Vowing to deepen ties with the strategic Asia-Pacific region using "every element of American power", Obama said that America has an "iron-clad commitment to the sovereignty, independence, and security of every ally."

"And we'll expand cooperation between allies, because we believe we're stronger when we stand together," he said, underlining that the security in Asia must depend on mutual alliances.

"We believe that nations and peoples have the right to live in security and peace; that an effective security order for Asia must be based - not on spheres of influence, or coercion, or intimidation where big nations bully the small - but on alliances of mutual security, international law and international norms that are upheld, and the peaceful resolution of disputes," Obama said on Saturday while addressing students at the University of Queensland.

Warning that territorial disputes could spiral into confrontation, he said America had an iron clad commitment to the sovereignty of its allies.

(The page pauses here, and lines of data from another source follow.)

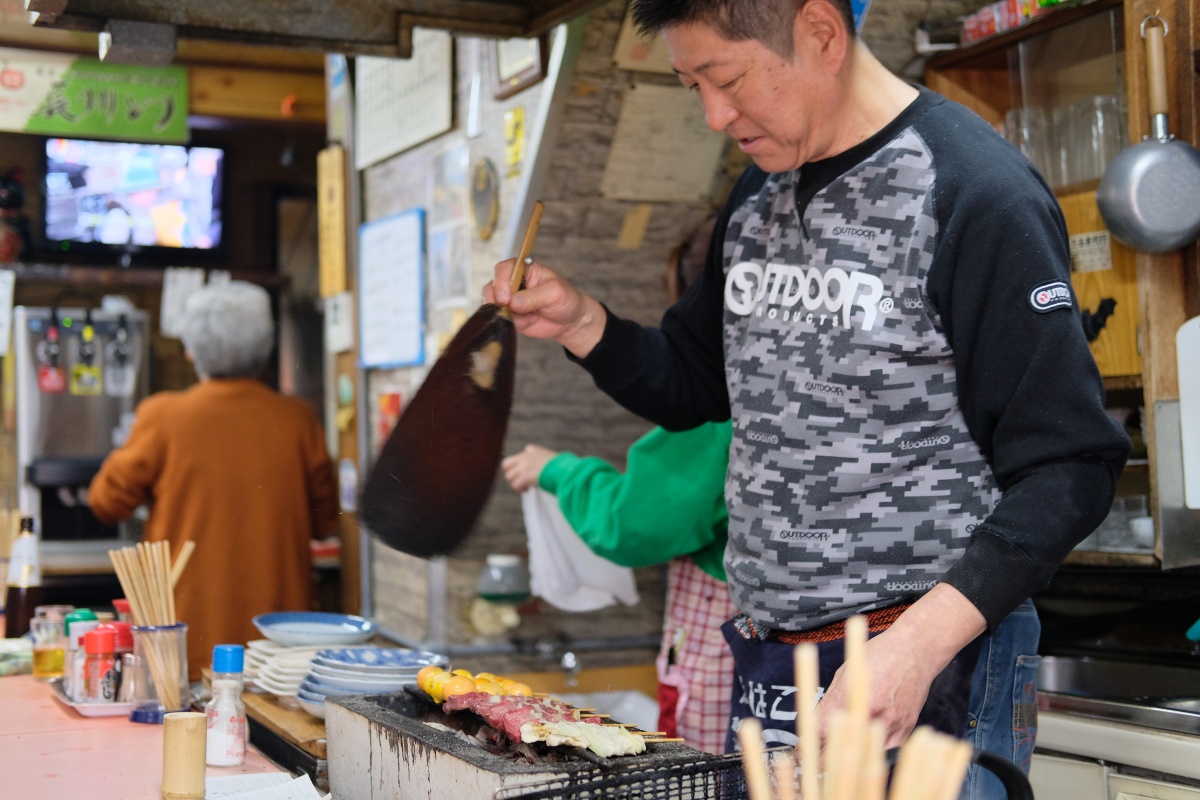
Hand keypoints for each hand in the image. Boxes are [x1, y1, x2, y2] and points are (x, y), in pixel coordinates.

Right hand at [483, 258, 606, 357]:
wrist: (570, 321)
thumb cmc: (566, 300)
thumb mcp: (554, 293)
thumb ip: (533, 297)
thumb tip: (513, 302)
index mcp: (524, 269)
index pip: (504, 269)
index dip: (501, 281)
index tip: (506, 298)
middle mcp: (513, 282)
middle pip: (493, 286)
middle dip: (498, 300)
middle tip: (509, 309)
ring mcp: (510, 299)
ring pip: (493, 305)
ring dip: (506, 313)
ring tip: (528, 316)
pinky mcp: (510, 315)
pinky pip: (502, 319)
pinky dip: (513, 323)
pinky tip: (530, 321)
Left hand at [502, 444, 558, 491]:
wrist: (564, 470)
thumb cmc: (563, 466)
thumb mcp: (551, 458)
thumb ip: (542, 461)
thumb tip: (545, 470)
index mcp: (532, 450)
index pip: (518, 456)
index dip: (520, 466)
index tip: (528, 473)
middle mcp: (525, 456)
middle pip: (506, 464)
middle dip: (512, 473)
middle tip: (521, 481)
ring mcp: (524, 466)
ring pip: (509, 476)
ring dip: (516, 483)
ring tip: (526, 487)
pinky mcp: (524, 476)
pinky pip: (515, 484)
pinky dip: (520, 489)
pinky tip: (528, 489)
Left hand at [816, 623, 939, 747]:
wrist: (916, 650)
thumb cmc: (879, 655)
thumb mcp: (845, 673)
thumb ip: (830, 702)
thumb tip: (814, 725)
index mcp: (851, 696)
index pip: (821, 731)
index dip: (808, 744)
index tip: (803, 750)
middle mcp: (871, 713)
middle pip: (841, 749)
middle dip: (826, 757)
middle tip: (818, 758)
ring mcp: (891, 725)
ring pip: (864, 756)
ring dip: (851, 757)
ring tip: (840, 756)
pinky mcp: (906, 731)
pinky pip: (885, 753)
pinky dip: (873, 752)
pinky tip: (867, 746)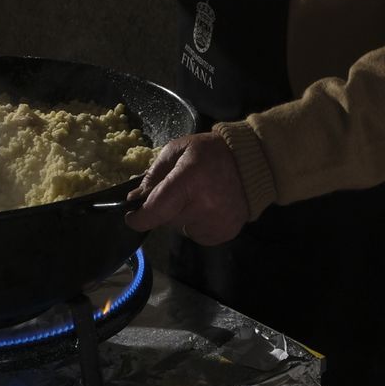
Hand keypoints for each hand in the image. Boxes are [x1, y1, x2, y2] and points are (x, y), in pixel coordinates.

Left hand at [125, 133, 248, 244]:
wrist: (252, 163)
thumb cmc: (210, 152)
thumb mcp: (178, 150)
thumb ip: (154, 174)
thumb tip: (136, 199)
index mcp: (189, 181)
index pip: (155, 211)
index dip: (139, 218)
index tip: (132, 217)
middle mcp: (204, 206)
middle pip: (166, 220)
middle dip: (164, 209)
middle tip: (177, 192)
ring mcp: (216, 222)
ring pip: (181, 229)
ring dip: (181, 217)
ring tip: (197, 197)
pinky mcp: (225, 233)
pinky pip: (198, 235)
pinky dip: (197, 224)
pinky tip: (208, 207)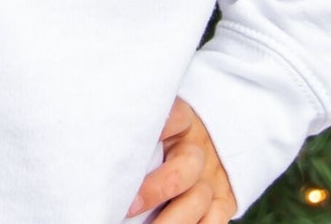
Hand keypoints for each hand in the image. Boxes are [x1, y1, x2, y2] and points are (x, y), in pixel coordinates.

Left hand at [124, 95, 236, 221]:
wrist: (216, 146)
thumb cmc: (172, 135)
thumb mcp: (163, 123)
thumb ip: (145, 132)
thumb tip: (106, 152)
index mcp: (184, 123)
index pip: (175, 117)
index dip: (160, 126)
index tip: (132, 139)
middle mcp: (199, 150)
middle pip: (183, 168)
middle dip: (155, 190)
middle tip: (129, 206)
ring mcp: (214, 177)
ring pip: (197, 201)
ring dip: (171, 221)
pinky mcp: (225, 201)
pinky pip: (215, 221)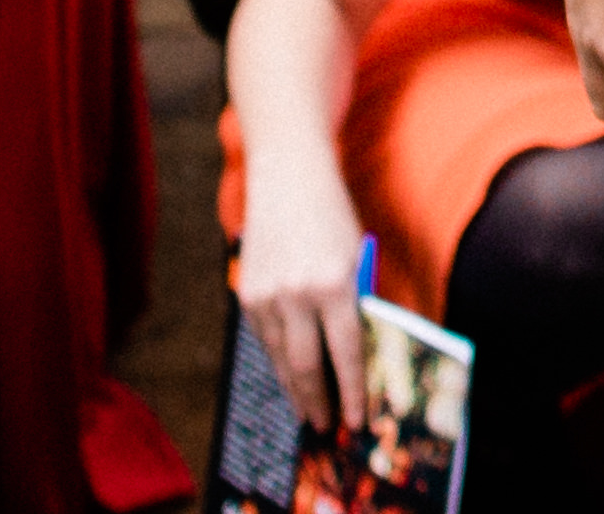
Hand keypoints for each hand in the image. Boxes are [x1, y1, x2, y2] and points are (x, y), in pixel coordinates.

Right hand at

"Any effective security order for Asia must be based not on spheres of influence, or coercion or intimidation where big nations bully the small but on alliances for mutual security, international law and norms that are upheld, and the peaceful resolution of disputes," Obama said.

Though he did not mention China explicitly in his speech, he warned of the dangers posed by territorial disputes in the resource-rich South China Sea, where Beijing's actions have raised concern among its neighbours, including the Philippines and Vietnam.

He praised Asean's effort to reach a code of conduct with China that reinforces international law in the disputed South China Sea.

Obama said that American leadership in the Asia Pacific will always be a fundamental focus of his foreign policy.

"It won't always make the headlines. It won't always be measured in the number of trips I make - although I do keep coming back. But day in, and day out, steadily, deliberately, we will continue to deepen our engagement using every element of American power - diplomacy, military, economic, development, the power of our values and our ideals," he said.

He said the US will continue strengthening its alliances. "With Japan, we'll finalise new defense guidelines and keep realigning our forces for the future. With the Republic of Korea, we'll deepen our collaboration, including on missile defence, to deter and defend against North Korean threats.

"With the Philippines, we'll train and exercise more to prepare for challenges from counterterrorism and piracy to humanitarian crises and disaster relief. And here in Australia, more US Marines will rotate through to promote regional stability...," Obama said.

China, wary of Obama's proposed "pivot to Asia" strategy, has long viewed suspiciously the trilateral relationship between the US, Australia and Japan, which it sees as an attempt to counter Beijing's growing influence.